Синие глаза под ними были добрыми, и сердце у него было доброе, открытое. Отец получал не ахти какую зарплату, но редко когда приносил домой получку целиком. Он отдавал матери деньги и говорил обычно:
- В следующую получку все принесу.
Мать сердилась:
- Ты не оправдывайся. Раз отдал - значит, им больше нужно.
Мать не спрашивала, кому отец отдал деньги: в те годы голодали многие.
Мой отец был не такой, как все. Вы подумаете, что я так говорю потому, что это мой отец. Совсем не потому. Я знаю, что другие отцы ругали своих детей за какие-то там траты: "Учебник купил. А у товарища взять не мог?" Или: "Почему на завтрак так много потратил? Швыряешь деньгами".

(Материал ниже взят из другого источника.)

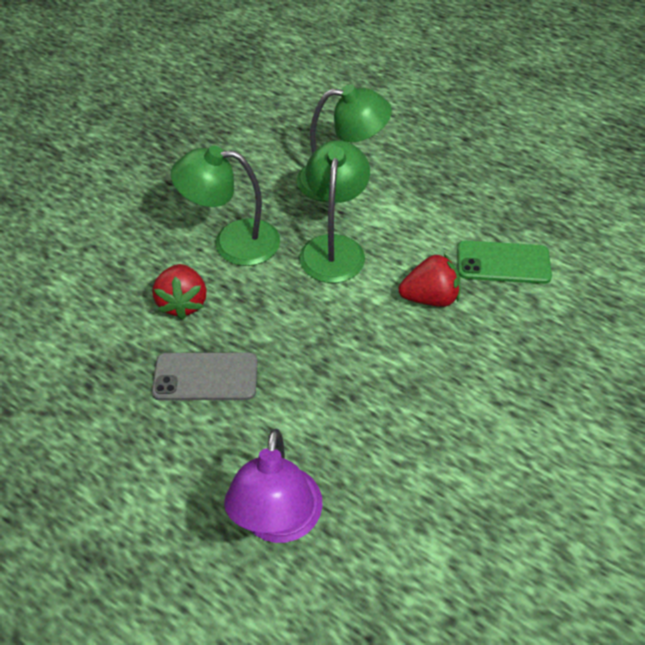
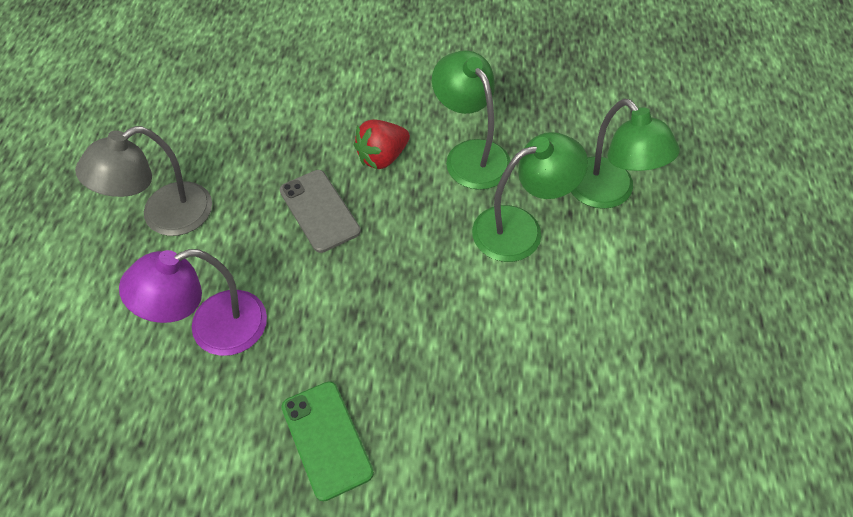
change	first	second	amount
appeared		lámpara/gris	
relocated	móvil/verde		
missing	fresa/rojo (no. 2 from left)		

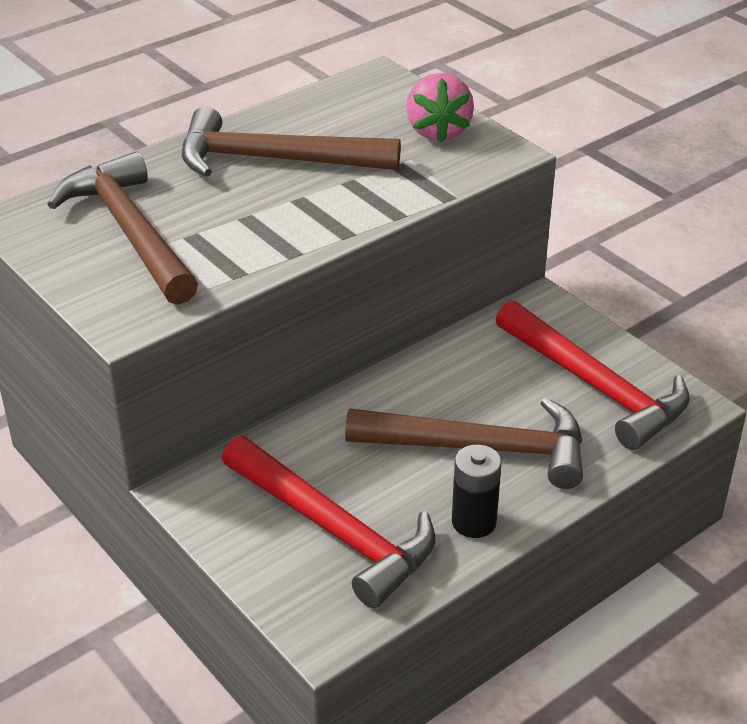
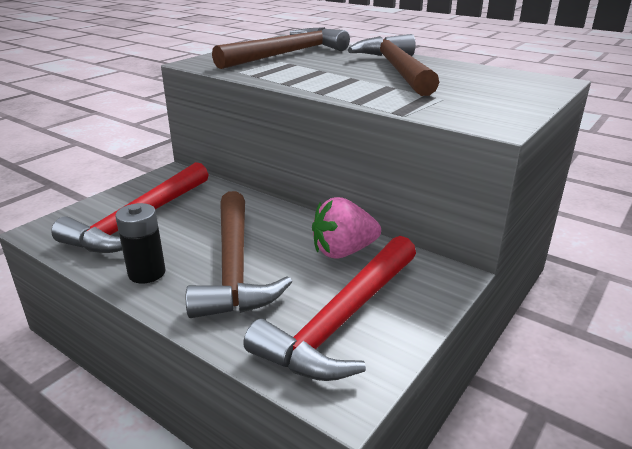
change	first	second	amount
relocated	fresa/rosa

Мой отец не давал мне деньги просто так, а только на то, на что действительно нужно было. Но при этом он требовал, чтобы я не скупердяйничал, а потратил - на учебник или на обед - всё, что получил. Он говорил: "Сэкономишь гвозди - потеряешь подкову". Так оно бывает у скупого хозяина лошади, и так же оно бывает и в жизни. Сколько раз в жизни я убеждался, что отец прав! Прав в том, что нет у него этой глупой скупости, при которой люди сами себя обкрадывают. И мама это понимала и соглашалась с отцом, когда он говорил: "Что даёшь - получаешь обратно; что не даёшь теряешь навсегда".
Я не припомню, чтобы мать и отец когда-нибудь ссорились. Отец любил людей и, если слышал про кого-нибудь плохое, говорил:
- Цветы разные бывают. Не всем же быть розой. И у той есть шипы.
Только Женю Ежина он не любил и говорил, что от него дурно попахивает. Помню, услышав это, я удивился:
- Чем попахивает? Женька всегда такой чисто вымытый. Он и в порту не бывает. От него ничем не пахнет, даже рыбой или там смолой не пахнет.
- Нет, - сказал отец, - от него попахивает ленью.
И эти слова отца, как всё почти, что он мне говорил и советовал, я вспоминал потом, убеждаясь в правоте его слов. Да, так оно и бывало скажет отец, и подумаешь: "Вечно поучает. А это совсем не так". Но потом на поверку выходит: так.